2003-06-09 19:13:00

by Leonardo H. Machado

[permalink] [raw]
Subject: Re: cachefs on linux



Dear Sirs,

I'm using linux and solaris for a while and, after seaching all
the web, newsgroups, and mailing lists I could not find the answer for a
very simple question. Before emailing Alan Cox or any other guru (that
might not answer me) I will try to ask you. Here is my simple question:

Why has Solaris a CacheFS file system, while linux doesn't? Is it
because cachefs is VERY difficult to implement (It should be no barrier
for our gurus), or because there's no such a big demand for this marvelous
FS, or else, because no one thought of it?

There are certanly some cacheFS implementations around the web,
like CODA, but they are not free and not even so good as Solaris CacheFS.

Would you please help me with this question or at least tell me
where are the answers?

Thank you very much.


//leoh
main(){int j=1234;char t[]=":@abcdefghijklmnopqrstuvwxyz.\n"
,*i = "iqgbgxmlvivuc\n:wwnfwsdoi"; char *strchr(char *,int);
while(*i){j+=strchr(t,*i++)-t;j%=sizeof t-1;putchar(t[j]);}}




2003-06-09 20:29:45

by Matthias Schniedermeyer

[permalink] [raw]
Subject: Re: cachefs on linux

On Mon, Jun 09, 2003 at 04:26:01PM -0300, Leonardo H. Machado wrote:
>
> Why has Solaris a CacheFS file system, while linux doesn't?

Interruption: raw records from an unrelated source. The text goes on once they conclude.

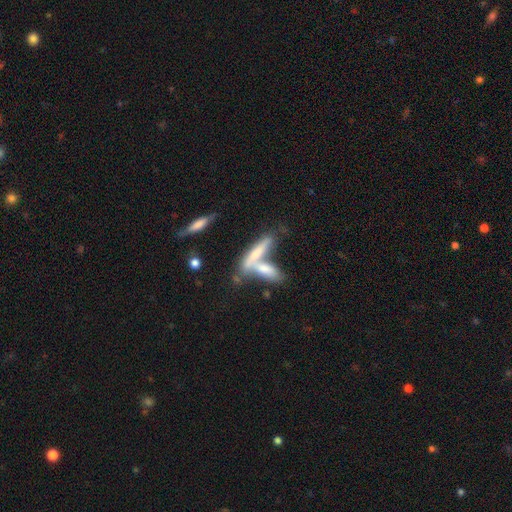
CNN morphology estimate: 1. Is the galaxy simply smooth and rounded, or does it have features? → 59% smooth, 33% featured or disk, 8% star or artifact.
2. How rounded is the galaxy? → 68% cigar-shaped, 29% in between, 3% round.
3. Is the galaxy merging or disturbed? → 57% merger, 29% none, 9% minor disturbance, 5% major disturbance.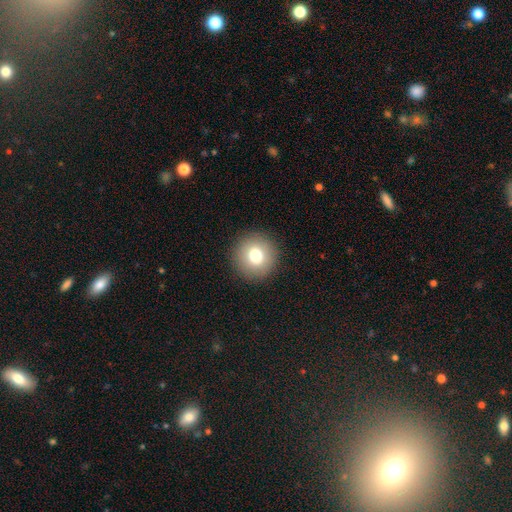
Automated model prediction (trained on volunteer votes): This is likely a smooth galaxy (76%). How rounded: clearly round (94%). Merging: clearly none (91%).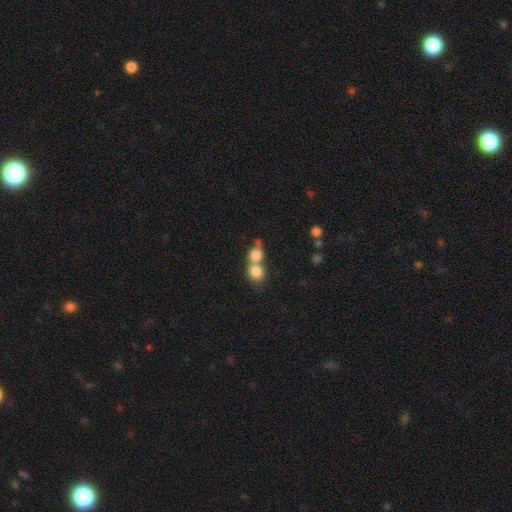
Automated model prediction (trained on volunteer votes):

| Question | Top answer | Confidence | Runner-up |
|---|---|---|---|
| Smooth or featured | smooth | 79% | featured or disk (12%) |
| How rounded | round | 67% | in between (31%) |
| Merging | merger | 68% | none (23%) |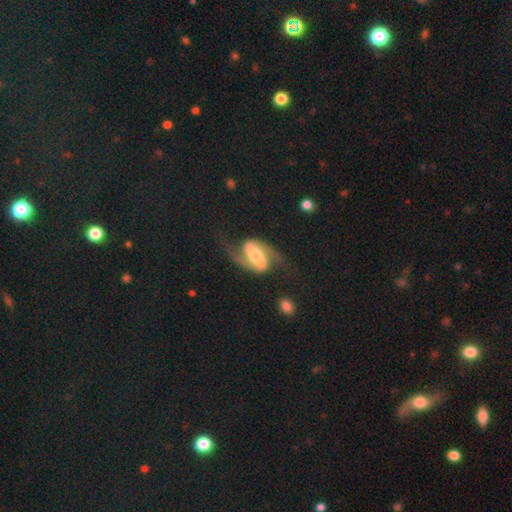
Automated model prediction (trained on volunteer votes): Smooth or featured?
  - featured or disk: 86% *
  - smooth: 10%
  - star or artifact: 5%
Edge-on disk?
  - no: 96% *
  - yes: 4%
Bar?
  - strong: 53% *
  - weak: 31%
  - no: 16%
Spiral arms?
  - yes: 96% *
  - no: 4%
Spiral winding?
  - loose: 55% *
  - medium: 36%
  - tight: 9%
Spiral arm count?
  - 2: 93% *
  - 1: 2%
  - can't tell: 2%
  - 3: 1%
  - 4: 1%
  - more than 4: 1%
Bulge size?
  - moderate: 58% *
  - large: 19%
  - small: 18%
  - dominant: 3%
  - none: 2%
Merging?
  - none: 69% *
  - minor disturbance: 15%
  - major disturbance: 14%
  - merger: 2%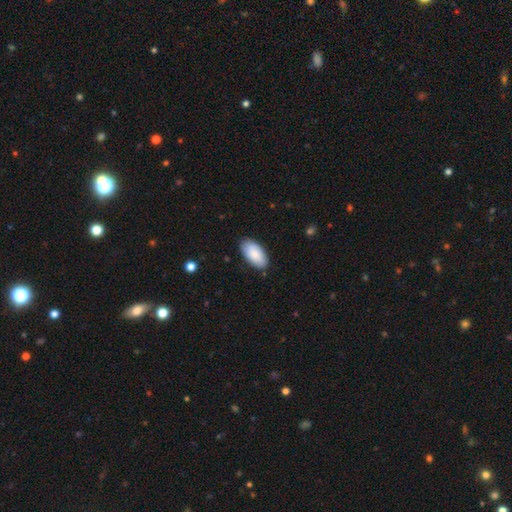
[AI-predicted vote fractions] Smooth or featured? Predicted: smooth (p=0.88). How rounded? Predicted: in between (p=0.95). Merging? Predicted: none (p=0.85).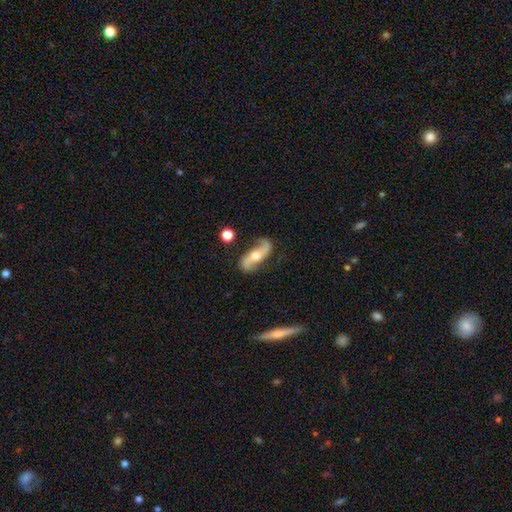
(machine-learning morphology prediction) This is clearly a featured or disk galaxy (85%). It is clearly not viewed edge-on (92%). Bar: possibly no (54%). Spiral arm pattern: clearly yes (96%). Spiral arm count: clearly 2 (93%). Spiral winding: likely loose (73%). Central bulge: likely moderate (69%). Merging: likely none (77%).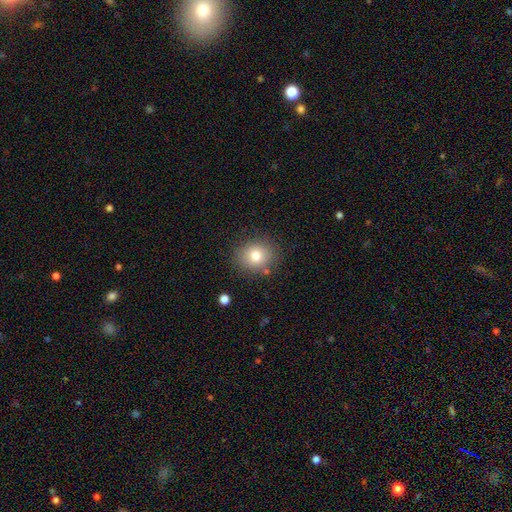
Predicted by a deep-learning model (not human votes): This is likely a smooth galaxy (79%). How rounded: likely round (75%). Merging: clearly none (83%).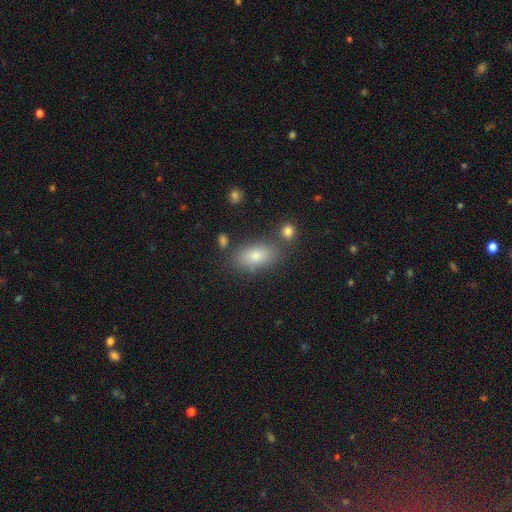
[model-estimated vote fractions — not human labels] smooth_or_featured: smooth (p=0.78) [alt: featured or disk p=0.12]
how_rounded: in between (p=0.89) [alt: round p=0.06]
merging: none (p=0.74) [alt: minor disturbance p=0.13]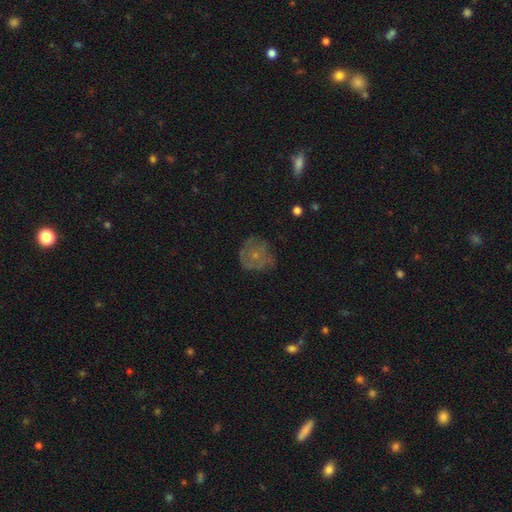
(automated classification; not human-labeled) featured or disk 45%, smooth 43%, star or artifact 12%. Down the decision tree: merging — none (62%).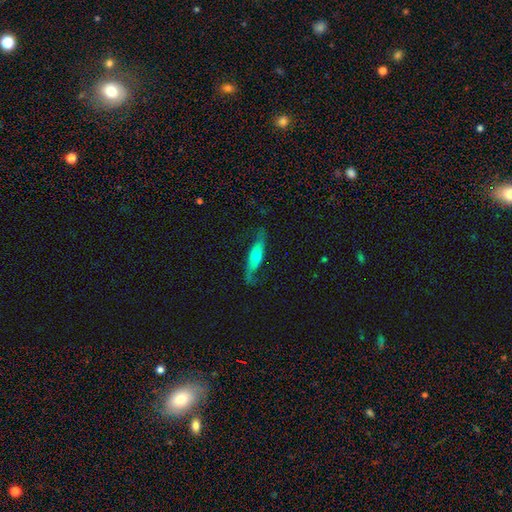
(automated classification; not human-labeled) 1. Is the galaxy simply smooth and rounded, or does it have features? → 55% featured or disk, 39% smooth, 6% star or artifact.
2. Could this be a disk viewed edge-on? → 64% yes, 36% no.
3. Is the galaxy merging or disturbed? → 70% none, 21% minor disturbance, 7% major disturbance, 2% merger.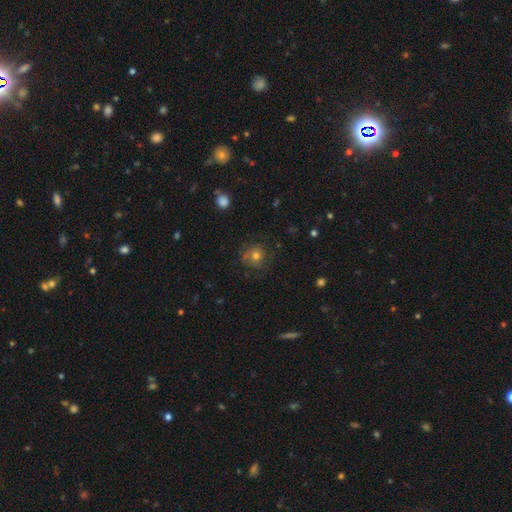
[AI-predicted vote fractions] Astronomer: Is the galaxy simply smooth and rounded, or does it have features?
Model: smooth — 65%.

Is this a "You don't know it, you don't need it" thing?



Bis denn

--
Real Programmers consider "what you see is what you get" to be just as
bad a concept in Text Editors as it is in women. No, the Real Programmer
wants a "you asked for it, you got it" text editor -- complicated,
cryptic, powerful, unforgiving, dangerous.

2003-06-09 20:36:07

by Shawn

[permalink] [raw]
Subject: Re: cachefs on linux

Well, it's a nice way to simulate writing on r/o filesystems IIRC. Like
mounting a cdrom then writing to it, but you're not.

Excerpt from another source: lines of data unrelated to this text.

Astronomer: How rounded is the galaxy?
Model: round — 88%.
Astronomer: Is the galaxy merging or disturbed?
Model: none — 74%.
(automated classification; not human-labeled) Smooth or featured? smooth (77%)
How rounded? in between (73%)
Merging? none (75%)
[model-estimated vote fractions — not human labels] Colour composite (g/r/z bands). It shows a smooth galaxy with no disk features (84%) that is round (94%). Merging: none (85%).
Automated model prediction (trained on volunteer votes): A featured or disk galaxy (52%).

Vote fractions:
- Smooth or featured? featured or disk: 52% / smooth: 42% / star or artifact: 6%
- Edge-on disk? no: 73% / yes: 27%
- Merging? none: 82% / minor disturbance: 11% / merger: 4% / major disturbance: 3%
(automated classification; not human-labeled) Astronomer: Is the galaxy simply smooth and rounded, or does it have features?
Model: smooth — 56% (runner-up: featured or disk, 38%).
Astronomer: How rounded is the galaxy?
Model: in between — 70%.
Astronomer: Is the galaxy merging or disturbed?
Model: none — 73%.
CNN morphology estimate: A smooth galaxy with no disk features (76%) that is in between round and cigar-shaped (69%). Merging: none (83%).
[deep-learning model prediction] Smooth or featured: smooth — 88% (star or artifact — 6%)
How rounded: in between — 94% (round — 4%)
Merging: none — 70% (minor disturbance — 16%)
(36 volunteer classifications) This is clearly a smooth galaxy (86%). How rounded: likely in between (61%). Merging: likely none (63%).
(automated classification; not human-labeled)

Was that was this was? Anyway, linux also does not have unionFS. If it
was that big of a deal, someone would write it. As it is, it's a
whizbang no one cares about enough.

On Mon, 2003-06-09 at 15:42, Matthias Schniedermeyer wrote:
> On Mon, Jun 09, 2003 at 04:26:01PM -0300, Leonardo H. Machado wrote:
> >
> > Why has Solaris a CacheFS file system, while linux doesn't?
>
> Is this a "You don't know it, you don't need it" thing?
>
>
>
> Bis denn

2003-06-09 20:43:29

by Matthias Schniedermeyer

[permalink] [raw]
Subject: Re: cachefs on linux

On Mon, Jun 09, 2003 at 03:49:36PM -0500, Shawn wrote:
> On Mon, 2003-06-09 at 15:42, Matthias Schniedermeyer wrote:
> > On Mon, Jun 09, 2003 at 04:26:01PM -0300, Leonardo H. Machado wrote:
> > > Why has Solaris a CacheFS file system, while linux doesn't?
> >
> > Is this a "You don't know it, you don't need it" thing?
> Well, it's a nice way to simulate writing on r/o filesystems IIRC. Like
> mounting a cdrom then writing to it, but you're not.
>
> Was that was this was? Anyway, linux also does not have unionFS. If it
> was that big of a deal, someone would write it. As it is, it's a
> whizbang no one cares about enough.

I remember this as "translucent"<whatever>.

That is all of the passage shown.